Today, Nordic Knots announced its first-ever fundraise, and it isn’t starting small. The Swedish rug brand has sold a minority stake in its business for $100 million to a group of investors led by Imaginary Ventures, a VC firm that has backed shapewear brand Skims and sustainable fashion brand Reformation. Also along for the ride are Creades, Iris Ventures and entrepreneur Lauren Santo Domingo.
“We’re very ambitious, we don’t settle, and we’re unreasonably hungry to grow this into something significant,” says Nordic Knots co-founder and chief creative director Liza Laserow Berglund. “We’ve had [investors] knocking on our door for about five years, but we always turned them down because, as an organization, you need to be ready. … We feel like it’s the right time.”
“We’ve been happy with the pace we’ve been going,” adds co-founder and CEO Fabian Berglund (he and Laserow Berglund are married). “Now we want to move a little faster.”
Nordic Knots is a family affair. The Berglunds and Fabian’s brother Felix launched the company in 2016 with the goal of filling in the middle space between cheap, low-quality rugs and stratospherically expensive custom options. The collections—mostly made in India—were sharply designed; the selection was tightly edited; and Nordic Knots carved out some DTC success among both U.S. customers and the trade.
The pandemic home boom added rocket fuel to the business—a broader resurgence of consumer interest in rugs didn’t hurt either.

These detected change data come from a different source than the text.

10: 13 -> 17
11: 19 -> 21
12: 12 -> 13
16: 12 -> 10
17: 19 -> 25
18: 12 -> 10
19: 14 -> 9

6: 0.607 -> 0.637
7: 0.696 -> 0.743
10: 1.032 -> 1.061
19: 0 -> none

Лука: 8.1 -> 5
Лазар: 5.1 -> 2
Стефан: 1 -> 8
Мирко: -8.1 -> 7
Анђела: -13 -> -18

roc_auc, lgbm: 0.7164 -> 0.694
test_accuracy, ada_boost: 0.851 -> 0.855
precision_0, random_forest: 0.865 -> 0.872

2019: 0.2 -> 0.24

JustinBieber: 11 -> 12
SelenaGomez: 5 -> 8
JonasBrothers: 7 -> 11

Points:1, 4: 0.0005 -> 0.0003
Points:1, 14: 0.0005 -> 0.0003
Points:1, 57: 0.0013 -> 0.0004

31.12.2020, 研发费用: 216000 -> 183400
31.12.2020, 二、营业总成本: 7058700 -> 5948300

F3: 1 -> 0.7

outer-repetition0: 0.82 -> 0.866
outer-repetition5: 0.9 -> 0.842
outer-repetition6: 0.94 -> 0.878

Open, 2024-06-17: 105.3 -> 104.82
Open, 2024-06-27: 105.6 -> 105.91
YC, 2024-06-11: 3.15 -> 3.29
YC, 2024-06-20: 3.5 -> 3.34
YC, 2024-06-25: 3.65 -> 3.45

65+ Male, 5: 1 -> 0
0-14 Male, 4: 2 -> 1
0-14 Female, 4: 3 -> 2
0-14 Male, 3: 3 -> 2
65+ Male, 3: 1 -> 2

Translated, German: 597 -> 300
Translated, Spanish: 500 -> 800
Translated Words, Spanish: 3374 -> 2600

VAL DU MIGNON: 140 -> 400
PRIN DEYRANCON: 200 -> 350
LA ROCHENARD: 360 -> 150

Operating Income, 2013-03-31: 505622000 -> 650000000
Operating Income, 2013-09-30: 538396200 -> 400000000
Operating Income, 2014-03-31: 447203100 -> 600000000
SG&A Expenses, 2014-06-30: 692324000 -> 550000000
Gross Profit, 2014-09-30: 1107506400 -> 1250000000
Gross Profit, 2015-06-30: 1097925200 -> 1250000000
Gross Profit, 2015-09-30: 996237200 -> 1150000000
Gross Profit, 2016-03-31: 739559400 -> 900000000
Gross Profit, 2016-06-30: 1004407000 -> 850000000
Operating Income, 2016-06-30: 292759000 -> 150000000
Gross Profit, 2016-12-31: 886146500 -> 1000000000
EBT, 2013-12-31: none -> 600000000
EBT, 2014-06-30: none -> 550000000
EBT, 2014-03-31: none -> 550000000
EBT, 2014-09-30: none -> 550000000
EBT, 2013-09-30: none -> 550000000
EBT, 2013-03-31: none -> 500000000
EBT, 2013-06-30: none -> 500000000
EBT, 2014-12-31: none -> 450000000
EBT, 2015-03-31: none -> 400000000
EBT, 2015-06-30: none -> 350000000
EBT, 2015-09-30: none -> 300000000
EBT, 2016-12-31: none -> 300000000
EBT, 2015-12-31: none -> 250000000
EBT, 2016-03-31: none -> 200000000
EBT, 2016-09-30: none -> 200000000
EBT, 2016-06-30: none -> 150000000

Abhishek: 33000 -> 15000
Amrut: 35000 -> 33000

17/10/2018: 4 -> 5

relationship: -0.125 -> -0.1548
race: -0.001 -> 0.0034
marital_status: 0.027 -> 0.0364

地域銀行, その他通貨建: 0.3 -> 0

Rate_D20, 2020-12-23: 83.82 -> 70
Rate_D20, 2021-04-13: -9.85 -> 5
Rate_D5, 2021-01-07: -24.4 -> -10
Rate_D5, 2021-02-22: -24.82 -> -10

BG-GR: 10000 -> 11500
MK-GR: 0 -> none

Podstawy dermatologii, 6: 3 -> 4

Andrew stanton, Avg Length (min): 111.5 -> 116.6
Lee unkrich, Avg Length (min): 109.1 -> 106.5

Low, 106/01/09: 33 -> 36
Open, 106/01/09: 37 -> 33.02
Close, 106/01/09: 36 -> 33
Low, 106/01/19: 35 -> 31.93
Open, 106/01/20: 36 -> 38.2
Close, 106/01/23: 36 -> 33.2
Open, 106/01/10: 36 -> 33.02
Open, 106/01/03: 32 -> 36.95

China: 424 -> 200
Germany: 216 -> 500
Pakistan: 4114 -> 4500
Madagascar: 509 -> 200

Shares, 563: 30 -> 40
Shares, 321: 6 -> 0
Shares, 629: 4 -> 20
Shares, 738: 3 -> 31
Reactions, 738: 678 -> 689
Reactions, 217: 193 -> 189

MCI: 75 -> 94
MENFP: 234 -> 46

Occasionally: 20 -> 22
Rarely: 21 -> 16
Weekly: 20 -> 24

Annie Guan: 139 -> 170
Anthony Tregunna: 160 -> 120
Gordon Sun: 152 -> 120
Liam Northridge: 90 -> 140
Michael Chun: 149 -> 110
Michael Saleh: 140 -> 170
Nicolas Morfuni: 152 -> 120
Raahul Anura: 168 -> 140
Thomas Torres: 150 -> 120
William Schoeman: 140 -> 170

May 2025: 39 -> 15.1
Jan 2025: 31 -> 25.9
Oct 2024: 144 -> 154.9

Over the past two years, Nordic Knots has expanded its product mix to include curtains and bedding and opened a first U.S. store in Manhattan. It’s on the verge of debuting a Los Angeles flagship (the full brick-and-mortar fleet also includes an outpost in London and the company’s home base in Stockholm). The Berglunds say they’re targeting $100 million in revenue for 2026.
The new investment will help open more stores. But the company’s true ambition is to expand into a fully fledged lifestyle brand. Nordic Knots will soon add more textiles into its mix, even selling fabric by the yard. Further on the horizon is furniture. “People come to us and say, ‘I want to have the look; I want the picture,’” says Berglund. “And in that picture we have furniture that we’ve sourced and upholstered with our fabric.”
“It’s building the room from the ground up. You have the rug, you have the furniture on the rug, you dress the windows with our fabric,” adds Laserow Berglund. “What we can really do is create a uniform for the home that’s easy for the consumer.”
Along the way, the Berglunds intend to keep developing their designer business in tandem with their consumer one—currently designers make up roughly 30 percent of their customer base—by staffing up their trade program and building out their online trade portal.
In raising money with an eye toward expanding into new categories, the brand will soon find itself in a new competitive set. Berglund hopes Nordic Knots can carve its own path. “We don’t think there’s a competitor that’s doing exactly what we want to do. There’s the multicategory brands that have a bit of everything, then there’s the very focused mono brands. … [There are] rug players that are more traditional at the higher end, and fabric houses,” he says. “We like that we are somewhere in between those.”